— What is expected —
Word for word, copy the listing below and leave out its images.

— Supplied material —
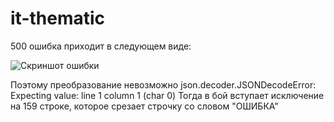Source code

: # it-thematic

500 ошибка приходит в следующем виде:

![Скриншот ошибки](https://image.prntscr.com/image/PPcnRWzfRReB4S5pQOTkNA.png)

 Поэтому преобразование невозможно
             json.decoder.JSONDecodeError: Expecting value: line 1 column 1 (char 0)
 Тогда в бой вступает исключение на 159 строке, которое срезает строчку со словом "ОШИБКА"
 
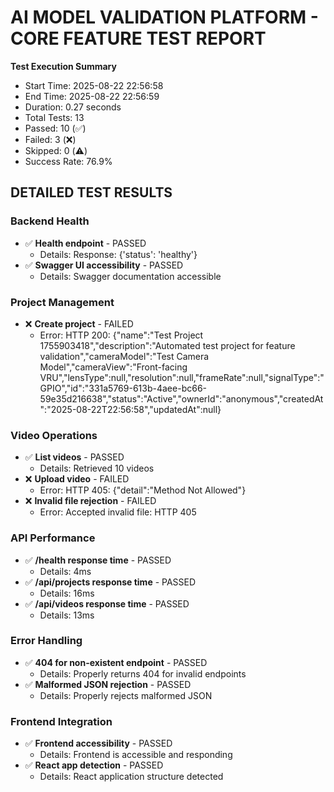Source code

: 
# AI MODEL VALIDATION PLATFORM - CORE FEATURE TEST REPORT

**Test Execution Summary**
- Start Time: 2025-08-22 22:56:58
- End Time: 2025-08-22 22:56:59
- Duration: 0.27 seconds
- Total Tests: 13
- Passed: 10 (✅)
- Failed: 3 (❌)
- Skipped: 0 (⚠️)
- Success Rate: 76.9%

## DETAILED TEST RESULTS


### Backend Health
- ✅ **Health endpoint** - PASSED
  - Details: Response: {'status': 'healthy'}
- ✅ **Swagger UI accessibility** - PASSED
  - Details: Swagger documentation accessible

### Project Management
- ❌ **Create project** - FAILED
  - Error: HTTP 200: {"name":"Test Project 1755903418","description":"Automated test project for feature validation","cameraModel":"Test Camera Model","cameraView":"Front-facing VRU","lensType":null,"resolution":null,"frameRate":null,"signalType":"GPIO","id":"331a5769-613b-4aee-bc66-59e35d216638","status":"Active","ownerId":"anonymous","createdAt":"2025-08-22T22:56:58","updatedAt":null}

### Video Operations
- ✅ **List videos** - PASSED
  - Details: Retrieved 10 videos
- ❌ **Upload video** - FAILED
  - Error: HTTP 405: {"detail":"Method Not Allowed"}
- ❌ **Invalid file rejection** - FAILED
  - Error: Accepted invalid file: HTTP 405

### API Performance
- ✅ **/health response time** - PASSED
  - Details: 4ms
- ✅ **/api/projects response time** - PASSED
  - Details: 16ms
- ✅ **/api/videos response time** - PASSED
  - Details: 13ms

### Error Handling
- ✅ **404 for non-existent endpoint** - PASSED
  - Details: Properly returns 404 for invalid endpoints
- ✅ **Malformed JSON rejection** - PASSED
  - Details: Properly rejects malformed JSON

### Frontend Integration
- ✅ **Frontend accessibility** - PASSED
  - Details: Frontend is accessible and responding
- ✅ **React app detection** - PASSED
  - Details: React application structure detected
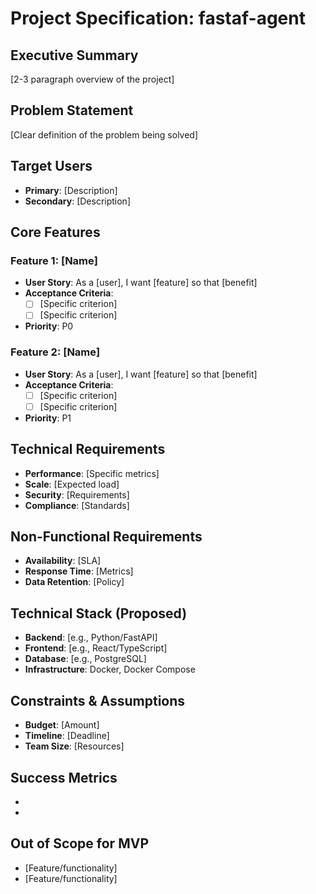 # Project Specification: fastaf-agent

## Executive Summary
[2-3 paragraph overview of the project]

## Problem Statement
[Clear definition of the problem being solved]

## Target Users
- **Primary**: [Description]
- **Secondary**: [Description]

## Core Features
### Feature 1: [Name]
- **User Story**: As a [user], I want [feature] so that [benefit]
- **Acceptance Criteria**:
  - [ ] [Specific criterion]
  - [ ] [Specific criterion]
- **Priority**: P0

### Feature 2: [Name]
- **User Story**: As a [user], I want [feature] so that [benefit]
- **Acceptance Criteria**:
  - [ ] [Specific criterion]
  - [ ] [Specific criterion]
- **Priority**: P1

## Technical Requirements
- **Performance**: [Specific metrics]
- **Scale**: [Expected load]
- **Security**: [Requirements]
- **Compliance**: [Standards]

## Non-Functional Requirements
- **Availability**: [SLA]
- **Response Time**: [Metrics]
- **Data Retention**: [Policy]

## Technical Stack (Proposed)
- **Backend**: [e.g., Python/FastAPI]
- **Frontend**: [e.g., React/TypeScript]
- **Database**: [e.g., PostgreSQL]
- **Infrastructure**: Docker, Docker Compose

## Constraints & Assumptions
- **Budget**: [Amount]
- **Timeline**: [Deadline]
- **Team Size**: [Resources]

## Success Metrics
- [Metric 1]: [Target]
- [Metric 2]: [Target]

## Out of Scope for MVP
- [Feature/functionality]
- [Feature/functionality]
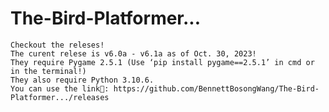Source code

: # The-Bird-Platformer...
	Checkout the releses!
	The curent relese is v6.0a - v6.1a as of Oct. 30, 2023!
	They require Pygame 2.5.1 (Use ‘pip install pygame==2.5.1’ in cmd or in the terminal!)
	They also require Python 3.10.6.
 	You can use the link👀: https://github.com/BennettBosongWang/The-Bird-Platformer.../releases
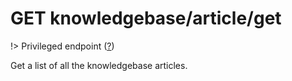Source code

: # <span class="badge badge-light">GET</span> <span class="badge badge-light">knowledgebase/article/get</span>

!> Privileged endpoint ([?](privileged.md))

Get a list of all the knowledgebase articles.

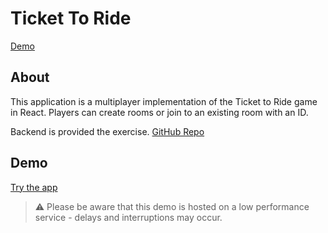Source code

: # Ticket To Ride
[Demo](#demo)

## About
This application is a multiplayer implementation of the Ticket to Ride game in React. Players can create rooms or join to an existing room with an ID.

Backend is provided the exercise. [GitHub Repo](https://github.com/horvathgyozo/websocket-sync-server)

## Demo
[Try the app](https://mb-ticket-to-ride.herokuapp.com)
> :warning: Please be aware that this demo is hosted on a low performance service - delays and interruptions may occur.
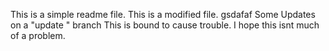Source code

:This is a simple readme file.
This is a modified file.
gsdafaf
Some Updates on  a "update " branch
This is bound to cause trouble.
I hope this isnt much of a problem.
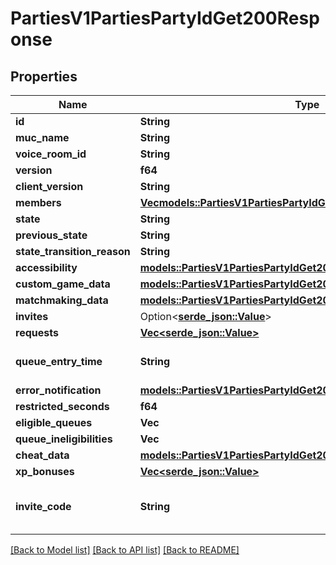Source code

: # PartiesV1PartiesPartyIdGet200Response

## Properties

Name | Type | Description | Notes
------------ | ------------- | ------------- | -------------
**id** | **String** | Party ID | 
**muc_name** | **String** |  | 
**voice_room_id** | **String** |  | 
**version** | **f64** |  | 
**client_version** | **String** |  | 
**members** | [**Vec<models::PartiesV1PartiesPartyIdGet200ResponseMembersInner>**](_parties_v1_parties__party_id__get_200_response_Members_inner.md) |  | 
**state** | **String** |  | 
**previous_state** | **String** |  | 
**state_transition_reason** | **String** |  | 
**accessibility** | [**models::PartiesV1PartiesPartyIdGet200ResponseAccessibility**](_parties_v1_parties__party_id__get_200_response_Accessibility.md) |  | 
**custom_game_data** | [**models::PartiesV1PartiesPartyIdGet200ResponseCustomGameData**](_parties_v1_parties__party_id__get_200_response_CustomGameData.md) |  | 
**matchmaking_data** | [**models::PartiesV1PartiesPartyIdGet200ResponseMatchmakingData**](_parties_v1_parties__party_id__get_200_response_MatchmakingData.md) |  | 
**invites** | Option<[**serde_json::Value**](.md)> |  | 
**requests** | [**Vec<serde_json::Value>**](serde_json::Value.md) |  | 
**queue_entry_time** | **String** | Date in ISO 8601 format | 
**error_notification** | [**models::PartiesV1PartiesPartyIdGet200ResponseErrorNotification**](_parties_v1_parties__party_id__get_200_response_ErrorNotification.md) |  | 
**restricted_seconds** | **f64** |  | 
**eligible_queues** | **Vec<String>** |  | 
**queue_ineligibilities** | **Vec<String>** |  | 
**cheat_data** | [**models::PartiesV1PartiesPartyIdGet200ResponseCheatData**](_parties_v1_parties__party_id__get_200_response_CheatData.md) |  | 
**xp_bonuses** | [**Vec<serde_json::Value>**](serde_json::Value.md) |  | 
**invite_code** | **String** | Empty string when there is no invite code | 

[[Back to Model list]](../README.md#documentation-for-models) [[Back to API list]](../README.md#documentation-for-api-endpoints) [[Back to README]](../README.md)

— Response to this task —
Source code

: # it-thematic

500 ошибка приходит в следующем виде:

![Скриншот ошибки](https://image.prntscr.com/image/PPcnRWzfRReB4S5pQOTkNA.png)

 Поэтому преобразование невозможно
             json.decoder.JSONDecodeError: Expecting value: line 1 column 1 (char 0)
 Тогда в бой вступает исключение на 159 строке, которое срезает строчку со словом "ОШИБКА"
 
Source code

: 
# AI MODEL VALIDATION PLATFORM - CORE FEATURE TEST REPORT

**Test Execution Summary**
- Start Time: 2025-08-22 22:56:58
- End Time: 2025-08-22 22:56:59
- Duration: 0.27 seconds
- Total Tests: 13
- Passed: 10 (✅)
- Failed: 3 (❌)
- Skipped: 0 (⚠️)
- Success Rate: 76.9%

## DETAILED TEST RESULTS


### Backend Health
- ✅ **Health endpoint** - PASSED
  - Details: Response: {'status': 'healthy'}
- ✅ **Swagger UI accessibility** - PASSED
  - Details: Swagger documentation accessible

### Project Management
- ❌ **Create project** - FAILED
  - Error: HTTP 200: {"name":"Test Project 1755903418","description":"Automated test project for feature validation","cameraModel":"Test Camera Model","cameraView":"Front-facing VRU","lensType":null,"resolution":null,"frameRate":null,"signalType":"GPIO","id":"331a5769-613b-4aee-bc66-59e35d216638","status":"Active","ownerId":"anonymous","createdAt":"2025-08-22T22:56:58","updatedAt":null}

### Video Operations
- ✅ **List videos** - PASSED
  - Details: Retrieved 10 videos
- ❌ **Upload video** - FAILED
  - Error: HTTP 405: {"detail":"Method Not Allowed"}
- ❌ **Invalid file rejection** - FAILED
  - Error: Accepted invalid file: HTTP 405

### API Performance
- ✅ **/health response time** - PASSED
  - Details: 4ms
- ✅ **/api/projects response time** - PASSED
  - Details: 16ms
- ✅ **/api/videos response time** - PASSED
  - Details: 13ms

### Error Handling
- ✅ **404 for non-existent endpoint** - PASSED
  - Details: Properly returns 404 for invalid endpoints
- ✅ **Malformed JSON rejection** - PASSED
  - Details: Properly rejects malformed JSON

### Frontend Integration
- ✅ **Frontend accessibility** - PASSED
  - Details: Frontend is accessible and responding
- ✅ **React app detection** - PASSED
  - Details: React application structure detected
 # Project Specification: fastaf-agent

## Executive Summary
[2-3 paragraph overview of the project]

## Problem Statement
[Clear definition of the problem being solved]

## Target Users
- **Primary**: [Description]
- **Secondary**: [Description]

## Core Features
### Feature 1: [Name]
- **User Story**: As a [user], I want [feature] so that [benefit]
- **Acceptance Criteria**:
  - [ ] [Specific criterion]
  - [ ] [Specific criterion]
- **Priority**: P0

### Feature 2: [Name]
- **User Story**: As a [user], I want [feature] so that [benefit]
- **Acceptance Criteria**:
  - [ ] [Specific criterion]
  - [ ] [Specific criterion]
- **Priority**: P1

## Technical Requirements
- **Performance**: [Specific metrics]
- **Scale**: [Expected load]
- **Security**: [Requirements]
- **Compliance**: [Standards]

## Non-Functional Requirements
- **Availability**: [SLA]
- **Response Time**: [Metrics]
- **Data Retention**: [Policy]

## Technical Stack (Proposed)
- **Backend**: [e.g., Python/FastAPI]
- **Frontend**: [e.g., React/TypeScript]
- **Database**: [e.g., PostgreSQL]
- **Infrastructure**: Docker, Docker Compose

## Constraints & Assumptions
- **Budget**: [Amount]
- **Timeline**: [Deadline]
- **Team Size**: [Resources]

## Success Metrics
- [Metric 1]: [Target]
- [Metric 2]: [Target]

## Out of Scope for MVP
- [Feature/functionality]
- [Feature/functionality]
Source code

: # The-Bird-Platformer...
	Checkout the releses!
	The curent relese is v6.0a - v6.1a as of Oct. 30, 2023!
	They require Pygame 2.5.1 (Use ‘pip install pygame==2.5.1’ in cmd or in the terminal!)
	They also require Python 3.10.6.
 	You can use the link👀: https://github.com/BennettBosongWang/The-Bird-Platformer.../releases
Source code

: # <span class="badge badge-light">GET</span> <span class="badge badge-light">knowledgebase/article/get</span>

!> Privileged endpoint ([?](privileged.md))

Get a list of all the knowledgebase articles.

Source code

: # Ticket To Ride
[Demo](#demo)

## About
This application is a multiplayer implementation of the Ticket to Ride game in React. Players can create rooms or join to an existing room with an ID.

Backend is provided the exercise. [GitHub Repo](https://github.com/horvathgyozo/websocket-sync-server)

## Demo
[Try the app](https://mb-ticket-to-ride.herokuapp.com)
> :warning: Please be aware that this demo is hosted on a low performance service - delays and interruptions may occur.
Source code

:This is a simple readme file.
This is a modified file.
gsdafaf
Some Updates on  a "update " branch
This is bound to cause trouble.
I hope this isnt much of a problem.
Source code

: # PartiesV1PartiesPartyIdGet200Response

## Properties

Name | Type | Description | Notes
------------ | ------------- | ------------- | -------------
**id** | **String** | Party ID | 
**muc_name** | **String** |  | 
**voice_room_id** | **String** |  | 
**version** | **f64** |  | 
**client_version** | **String** |  | 
**members** | [**Vec<models::PartiesV1PartiesPartyIdGet200ResponseMembersInner>**](_parties_v1_parties__party_id__get_200_response_Members_inner.md) |  | 
**state** | **String** |  | 
**previous_state** | **String** |  | 
**state_transition_reason** | **String** |  | 
**accessibility** | [**models::PartiesV1PartiesPartyIdGet200ResponseAccessibility**](_parties_v1_parties__party_id__get_200_response_Accessibility.md) |  | 
**custom_game_data** | [**models::PartiesV1PartiesPartyIdGet200ResponseCustomGameData**](_parties_v1_parties__party_id__get_200_response_CustomGameData.md) |  | 
**matchmaking_data** | [**models::PartiesV1PartiesPartyIdGet200ResponseMatchmakingData**](_parties_v1_parties__party_id__get_200_response_MatchmakingData.md) |  | 
**invites** | Option<[**serde_json::Value**](.md)> |  | 
**requests** | [**Vec<serde_json::Value>**](serde_json::Value.md) |  | 
**queue_entry_time** | **String** | Date in ISO 8601 format | 
**error_notification** | [**models::PartiesV1PartiesPartyIdGet200ResponseErrorNotification**](_parties_v1_parties__party_id__get_200_response_ErrorNotification.md) |  | 
**restricted_seconds** | **f64** |  | 
**eligible_queues** | **Vec<String>** |  | 
**queue_ineligibilities** | **Vec<String>** |  | 
**cheat_data** | [**models::PartiesV1PartiesPartyIdGet200ResponseCheatData**](_parties_v1_parties__party_id__get_200_response_CheatData.md) |  | 
**xp_bonuses** | [**Vec<serde_json::Value>**](serde_json::Value.md) |  | 
**invite_code** | **String** | Empty string when there is no invite code | 

[[Back to Model list]](../README.md#documentation-for-models) [[Back to API list]](../README.md#documentation-for-api-endpoints) [[Back to README]](../README.md)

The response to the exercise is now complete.